Should a member of the federal cabinet refer to cancer and radioactivity as “sexy?” Only in the context of discussing a green Lou Ferrigno. Anyone offended by what Lisa Raitt said, or by the mildly mercenary tone she deployed while pondering life-and-death matters relating to the supply of medical isotopes, won’t get a quarrel from me. If you’re dumb enough to hire someone dumb enough to leave government secrets and taped conversations stashed around Ottawa like chocolate eggs on Easter morning, you deserve what you get.
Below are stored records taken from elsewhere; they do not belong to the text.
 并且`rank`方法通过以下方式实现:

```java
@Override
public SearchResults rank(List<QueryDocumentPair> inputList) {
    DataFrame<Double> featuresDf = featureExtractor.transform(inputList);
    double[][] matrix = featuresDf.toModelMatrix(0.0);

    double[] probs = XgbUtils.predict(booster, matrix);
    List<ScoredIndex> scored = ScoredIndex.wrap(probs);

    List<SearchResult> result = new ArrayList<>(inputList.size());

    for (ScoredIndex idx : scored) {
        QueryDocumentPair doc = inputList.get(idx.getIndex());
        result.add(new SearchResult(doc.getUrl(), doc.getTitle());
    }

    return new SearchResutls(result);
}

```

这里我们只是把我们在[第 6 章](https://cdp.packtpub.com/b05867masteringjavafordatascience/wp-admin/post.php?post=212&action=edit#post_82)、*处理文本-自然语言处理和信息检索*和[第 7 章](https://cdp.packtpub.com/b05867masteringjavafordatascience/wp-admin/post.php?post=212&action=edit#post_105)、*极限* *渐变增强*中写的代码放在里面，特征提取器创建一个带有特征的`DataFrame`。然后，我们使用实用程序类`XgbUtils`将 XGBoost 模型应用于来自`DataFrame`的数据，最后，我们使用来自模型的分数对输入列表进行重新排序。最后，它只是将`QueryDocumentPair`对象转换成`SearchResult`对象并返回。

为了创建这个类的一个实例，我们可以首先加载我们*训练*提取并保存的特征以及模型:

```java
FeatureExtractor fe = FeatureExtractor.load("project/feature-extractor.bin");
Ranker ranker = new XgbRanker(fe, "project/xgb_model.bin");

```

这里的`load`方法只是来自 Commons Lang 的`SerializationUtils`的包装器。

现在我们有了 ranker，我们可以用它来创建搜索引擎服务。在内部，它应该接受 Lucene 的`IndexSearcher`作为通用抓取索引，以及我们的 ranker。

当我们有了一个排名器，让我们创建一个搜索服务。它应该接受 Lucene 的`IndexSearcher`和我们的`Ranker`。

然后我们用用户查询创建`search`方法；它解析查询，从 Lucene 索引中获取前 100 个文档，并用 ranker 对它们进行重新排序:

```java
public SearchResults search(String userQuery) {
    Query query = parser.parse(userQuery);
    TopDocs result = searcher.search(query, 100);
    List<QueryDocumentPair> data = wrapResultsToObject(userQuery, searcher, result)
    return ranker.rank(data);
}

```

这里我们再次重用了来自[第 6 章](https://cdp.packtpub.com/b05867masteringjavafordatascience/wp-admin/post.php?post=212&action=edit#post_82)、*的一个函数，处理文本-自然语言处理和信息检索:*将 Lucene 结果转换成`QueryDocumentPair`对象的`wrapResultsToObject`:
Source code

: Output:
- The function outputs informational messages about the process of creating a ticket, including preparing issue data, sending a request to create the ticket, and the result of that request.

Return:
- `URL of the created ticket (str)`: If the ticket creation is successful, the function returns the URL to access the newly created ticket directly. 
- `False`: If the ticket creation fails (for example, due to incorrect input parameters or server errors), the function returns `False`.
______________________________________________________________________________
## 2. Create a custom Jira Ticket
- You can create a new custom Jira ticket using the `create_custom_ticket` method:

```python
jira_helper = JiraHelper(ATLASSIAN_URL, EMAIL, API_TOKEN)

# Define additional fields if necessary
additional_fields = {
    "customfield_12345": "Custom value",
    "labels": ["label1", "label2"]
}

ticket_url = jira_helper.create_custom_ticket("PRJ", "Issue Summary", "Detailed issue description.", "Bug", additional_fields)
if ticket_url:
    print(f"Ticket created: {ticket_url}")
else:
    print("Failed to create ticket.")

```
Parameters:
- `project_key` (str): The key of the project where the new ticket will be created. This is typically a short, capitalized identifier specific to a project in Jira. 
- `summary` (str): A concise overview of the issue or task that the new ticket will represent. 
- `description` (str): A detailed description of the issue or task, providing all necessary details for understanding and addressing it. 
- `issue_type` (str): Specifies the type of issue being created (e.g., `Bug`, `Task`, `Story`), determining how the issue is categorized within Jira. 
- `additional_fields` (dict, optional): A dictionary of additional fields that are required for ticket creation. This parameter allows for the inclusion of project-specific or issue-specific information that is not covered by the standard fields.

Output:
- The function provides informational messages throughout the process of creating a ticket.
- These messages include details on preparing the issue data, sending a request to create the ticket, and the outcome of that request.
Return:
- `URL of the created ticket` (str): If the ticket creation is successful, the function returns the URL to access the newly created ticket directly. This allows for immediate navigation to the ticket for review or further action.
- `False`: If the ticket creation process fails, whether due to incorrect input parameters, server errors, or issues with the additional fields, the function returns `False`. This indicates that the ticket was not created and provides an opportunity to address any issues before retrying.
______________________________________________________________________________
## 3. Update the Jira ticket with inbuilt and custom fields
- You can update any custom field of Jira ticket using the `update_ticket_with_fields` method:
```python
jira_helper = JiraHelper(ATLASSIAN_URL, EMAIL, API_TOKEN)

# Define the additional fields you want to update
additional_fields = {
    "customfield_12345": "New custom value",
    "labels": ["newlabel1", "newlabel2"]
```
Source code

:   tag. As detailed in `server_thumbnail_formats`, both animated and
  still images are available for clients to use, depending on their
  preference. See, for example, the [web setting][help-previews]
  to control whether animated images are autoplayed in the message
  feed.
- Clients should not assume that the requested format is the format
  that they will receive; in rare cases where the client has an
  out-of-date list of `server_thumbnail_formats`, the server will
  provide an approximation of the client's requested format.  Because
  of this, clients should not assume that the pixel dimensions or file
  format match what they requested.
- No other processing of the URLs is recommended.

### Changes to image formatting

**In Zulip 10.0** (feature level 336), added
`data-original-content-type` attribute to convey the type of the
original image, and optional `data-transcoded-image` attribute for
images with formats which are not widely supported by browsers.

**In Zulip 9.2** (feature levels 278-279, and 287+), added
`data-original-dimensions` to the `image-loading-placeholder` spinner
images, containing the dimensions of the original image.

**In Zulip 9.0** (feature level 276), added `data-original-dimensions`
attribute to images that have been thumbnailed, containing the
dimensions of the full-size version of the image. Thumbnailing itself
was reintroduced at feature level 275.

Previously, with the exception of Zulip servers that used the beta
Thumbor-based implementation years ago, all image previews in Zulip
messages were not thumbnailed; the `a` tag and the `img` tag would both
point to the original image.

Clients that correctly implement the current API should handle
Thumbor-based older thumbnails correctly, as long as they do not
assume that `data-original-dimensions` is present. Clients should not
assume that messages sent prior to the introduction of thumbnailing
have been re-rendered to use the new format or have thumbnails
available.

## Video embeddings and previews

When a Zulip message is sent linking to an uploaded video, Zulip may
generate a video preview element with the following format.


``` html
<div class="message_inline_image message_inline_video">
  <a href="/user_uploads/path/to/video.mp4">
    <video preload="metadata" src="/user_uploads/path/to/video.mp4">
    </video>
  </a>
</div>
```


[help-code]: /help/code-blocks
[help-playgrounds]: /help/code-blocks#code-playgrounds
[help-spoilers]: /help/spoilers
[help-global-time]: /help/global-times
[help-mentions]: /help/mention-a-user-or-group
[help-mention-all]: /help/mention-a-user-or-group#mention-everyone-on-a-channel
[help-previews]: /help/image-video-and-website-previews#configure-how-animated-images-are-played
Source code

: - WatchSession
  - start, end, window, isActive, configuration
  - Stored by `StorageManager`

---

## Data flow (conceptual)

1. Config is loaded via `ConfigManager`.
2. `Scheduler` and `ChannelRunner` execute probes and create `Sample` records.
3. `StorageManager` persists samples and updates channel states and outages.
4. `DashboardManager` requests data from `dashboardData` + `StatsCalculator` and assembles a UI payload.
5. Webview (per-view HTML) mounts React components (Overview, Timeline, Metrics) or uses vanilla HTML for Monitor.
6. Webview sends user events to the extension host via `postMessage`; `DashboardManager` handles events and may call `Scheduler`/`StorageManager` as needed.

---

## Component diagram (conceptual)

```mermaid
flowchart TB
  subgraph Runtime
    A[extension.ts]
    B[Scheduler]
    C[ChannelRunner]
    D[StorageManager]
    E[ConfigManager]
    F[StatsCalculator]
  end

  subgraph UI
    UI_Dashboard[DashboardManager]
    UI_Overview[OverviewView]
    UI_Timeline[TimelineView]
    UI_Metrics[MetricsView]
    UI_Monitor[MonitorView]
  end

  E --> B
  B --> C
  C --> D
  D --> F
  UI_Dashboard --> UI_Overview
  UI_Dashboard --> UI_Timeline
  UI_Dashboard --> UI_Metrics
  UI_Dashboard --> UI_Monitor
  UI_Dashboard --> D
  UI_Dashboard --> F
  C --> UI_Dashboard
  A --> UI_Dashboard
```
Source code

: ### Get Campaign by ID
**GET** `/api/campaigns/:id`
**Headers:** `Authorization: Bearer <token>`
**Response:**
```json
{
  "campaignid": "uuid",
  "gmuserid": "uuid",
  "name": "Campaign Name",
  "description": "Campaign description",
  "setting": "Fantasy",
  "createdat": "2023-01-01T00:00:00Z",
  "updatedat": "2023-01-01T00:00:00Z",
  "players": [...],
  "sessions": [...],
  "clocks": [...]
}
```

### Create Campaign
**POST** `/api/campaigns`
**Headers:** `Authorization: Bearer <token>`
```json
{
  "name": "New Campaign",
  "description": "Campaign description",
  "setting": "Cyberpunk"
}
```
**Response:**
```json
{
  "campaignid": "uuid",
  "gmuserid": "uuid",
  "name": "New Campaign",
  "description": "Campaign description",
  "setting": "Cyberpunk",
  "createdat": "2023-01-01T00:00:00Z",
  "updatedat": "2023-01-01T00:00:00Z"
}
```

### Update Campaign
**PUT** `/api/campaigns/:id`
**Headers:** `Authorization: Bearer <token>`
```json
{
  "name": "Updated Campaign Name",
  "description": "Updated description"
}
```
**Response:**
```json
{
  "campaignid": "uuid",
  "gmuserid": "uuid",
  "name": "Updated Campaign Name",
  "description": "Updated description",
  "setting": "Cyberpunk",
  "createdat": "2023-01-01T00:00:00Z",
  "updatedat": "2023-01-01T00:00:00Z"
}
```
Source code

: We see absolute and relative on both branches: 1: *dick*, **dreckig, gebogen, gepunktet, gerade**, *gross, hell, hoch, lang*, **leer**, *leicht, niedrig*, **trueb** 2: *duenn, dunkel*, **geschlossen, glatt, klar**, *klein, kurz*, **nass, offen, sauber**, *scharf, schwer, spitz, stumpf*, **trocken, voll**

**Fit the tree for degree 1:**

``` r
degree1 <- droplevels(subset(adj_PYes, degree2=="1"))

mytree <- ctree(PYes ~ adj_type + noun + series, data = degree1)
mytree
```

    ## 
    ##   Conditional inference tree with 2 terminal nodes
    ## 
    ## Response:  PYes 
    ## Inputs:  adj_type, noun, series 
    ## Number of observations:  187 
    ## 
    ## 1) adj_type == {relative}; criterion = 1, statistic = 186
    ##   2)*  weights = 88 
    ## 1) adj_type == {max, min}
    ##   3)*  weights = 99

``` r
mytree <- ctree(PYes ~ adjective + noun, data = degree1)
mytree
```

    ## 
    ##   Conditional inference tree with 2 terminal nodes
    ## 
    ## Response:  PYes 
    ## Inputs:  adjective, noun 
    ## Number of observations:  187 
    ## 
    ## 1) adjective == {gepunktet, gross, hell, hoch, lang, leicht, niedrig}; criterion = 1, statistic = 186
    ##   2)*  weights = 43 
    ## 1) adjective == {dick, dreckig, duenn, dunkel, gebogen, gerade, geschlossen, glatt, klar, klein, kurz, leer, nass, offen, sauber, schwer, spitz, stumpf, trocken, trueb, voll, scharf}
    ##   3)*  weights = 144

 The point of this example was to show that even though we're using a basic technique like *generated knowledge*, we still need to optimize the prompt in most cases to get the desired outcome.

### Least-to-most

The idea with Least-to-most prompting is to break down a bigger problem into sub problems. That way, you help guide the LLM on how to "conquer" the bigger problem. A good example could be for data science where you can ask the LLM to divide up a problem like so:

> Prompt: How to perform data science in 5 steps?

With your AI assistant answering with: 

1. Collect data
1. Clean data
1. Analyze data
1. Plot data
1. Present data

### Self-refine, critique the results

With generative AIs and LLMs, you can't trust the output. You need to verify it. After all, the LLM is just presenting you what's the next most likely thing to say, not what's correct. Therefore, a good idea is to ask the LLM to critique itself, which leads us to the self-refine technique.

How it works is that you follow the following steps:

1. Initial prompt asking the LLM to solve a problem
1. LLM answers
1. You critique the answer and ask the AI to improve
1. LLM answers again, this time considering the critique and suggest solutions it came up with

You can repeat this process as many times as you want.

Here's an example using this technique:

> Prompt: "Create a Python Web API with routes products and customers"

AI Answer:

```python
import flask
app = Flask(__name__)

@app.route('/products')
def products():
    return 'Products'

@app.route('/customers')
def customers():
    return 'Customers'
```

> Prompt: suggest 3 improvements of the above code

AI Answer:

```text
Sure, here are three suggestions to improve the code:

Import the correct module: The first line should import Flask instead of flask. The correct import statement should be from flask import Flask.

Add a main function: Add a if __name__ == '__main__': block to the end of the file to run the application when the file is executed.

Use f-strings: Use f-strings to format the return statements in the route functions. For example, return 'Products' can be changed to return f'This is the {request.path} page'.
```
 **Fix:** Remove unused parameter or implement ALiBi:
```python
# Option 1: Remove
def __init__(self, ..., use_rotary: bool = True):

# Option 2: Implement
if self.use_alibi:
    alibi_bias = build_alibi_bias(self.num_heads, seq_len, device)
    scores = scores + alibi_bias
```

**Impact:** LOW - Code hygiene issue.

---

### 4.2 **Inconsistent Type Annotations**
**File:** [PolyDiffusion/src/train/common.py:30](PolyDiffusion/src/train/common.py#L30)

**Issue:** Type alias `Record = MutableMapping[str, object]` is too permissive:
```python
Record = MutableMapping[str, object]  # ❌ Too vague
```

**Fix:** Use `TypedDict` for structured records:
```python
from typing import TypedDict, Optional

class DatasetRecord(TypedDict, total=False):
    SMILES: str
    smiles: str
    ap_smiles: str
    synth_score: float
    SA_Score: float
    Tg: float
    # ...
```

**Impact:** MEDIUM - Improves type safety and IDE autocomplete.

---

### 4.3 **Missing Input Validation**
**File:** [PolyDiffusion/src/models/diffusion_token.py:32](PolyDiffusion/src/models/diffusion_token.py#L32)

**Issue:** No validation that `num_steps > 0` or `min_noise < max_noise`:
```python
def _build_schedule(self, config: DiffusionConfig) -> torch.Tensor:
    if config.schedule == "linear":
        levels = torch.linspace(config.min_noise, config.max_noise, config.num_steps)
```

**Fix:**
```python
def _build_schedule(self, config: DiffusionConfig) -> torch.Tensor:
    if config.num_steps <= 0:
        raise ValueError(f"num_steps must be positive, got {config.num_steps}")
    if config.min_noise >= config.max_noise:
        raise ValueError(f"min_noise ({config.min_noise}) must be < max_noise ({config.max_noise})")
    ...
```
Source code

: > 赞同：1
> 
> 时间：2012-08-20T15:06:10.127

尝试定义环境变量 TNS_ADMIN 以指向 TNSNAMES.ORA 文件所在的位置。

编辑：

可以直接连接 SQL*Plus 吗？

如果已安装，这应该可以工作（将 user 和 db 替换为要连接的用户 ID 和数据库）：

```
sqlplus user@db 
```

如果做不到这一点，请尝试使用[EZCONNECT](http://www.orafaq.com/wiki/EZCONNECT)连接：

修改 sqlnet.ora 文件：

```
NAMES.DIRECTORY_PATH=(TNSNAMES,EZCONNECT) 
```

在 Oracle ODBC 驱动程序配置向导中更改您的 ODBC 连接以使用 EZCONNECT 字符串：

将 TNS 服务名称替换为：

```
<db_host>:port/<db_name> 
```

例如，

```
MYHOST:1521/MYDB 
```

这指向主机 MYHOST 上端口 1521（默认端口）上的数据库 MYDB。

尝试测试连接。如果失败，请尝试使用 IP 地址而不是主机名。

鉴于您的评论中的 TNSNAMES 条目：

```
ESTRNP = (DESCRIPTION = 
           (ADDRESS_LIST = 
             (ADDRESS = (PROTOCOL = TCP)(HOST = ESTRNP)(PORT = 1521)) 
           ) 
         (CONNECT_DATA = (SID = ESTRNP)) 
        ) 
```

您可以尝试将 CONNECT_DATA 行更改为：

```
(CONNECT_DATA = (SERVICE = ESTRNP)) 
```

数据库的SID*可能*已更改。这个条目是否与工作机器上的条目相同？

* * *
But what’s more fascinating about the Accidental Audiotape is its relentless blandness. What a couple of dim bulbs! Here we have a minister of the federal government conversing openly and freely with one of her top aides – and there are no flashes of insight, no witty lines, no deep thoughts. Listen to the actual tape and marvel at the passages where Jasmine MacDonnell just keeps saying “yeah, yeah, yeah,” bravely agreeing with her minister approximately once every second. Neither of them is even particularly devious or clever when it comes to crass political strategy.

Raitt: This is an easy one [the isotope crisis]. You know what solves this problem? Money. And if it’s just about money, we’ll figure it out. It’s not a moral issue.

MacDonnell: No. The moral and ethical stuff around it are clear.

Raitt: It’s really clear.

First of all, I guess money didn’t actually solve that “easy one” so, you know, oops.

Second of all, what? The moral and ethical what? We’re talking about a leak of heavy water – does it even need to be stated that this isn’t a moral issue? (Apparently it does need to be stated. And agreed to. And then reiterated. Then again, this is Stephen Harper’s government, so I guess it makes sense that a minister would want to make sure the heavy water in question could only slowly kill nearby mammals, not turn them gay.)

The Raitt depicted on this audiotape is what we all assumed a Harper cabinet minister to be: bipedal and sometimes conscious. Anything more than that and she might be considered a threat to the boss, I guess.

IMPORTANT QUESTION: Do we have to wait until Saturday’s Globe notebook to find out if Lisa Raitt’s husband still loves her? I can’t stand cliffhangers!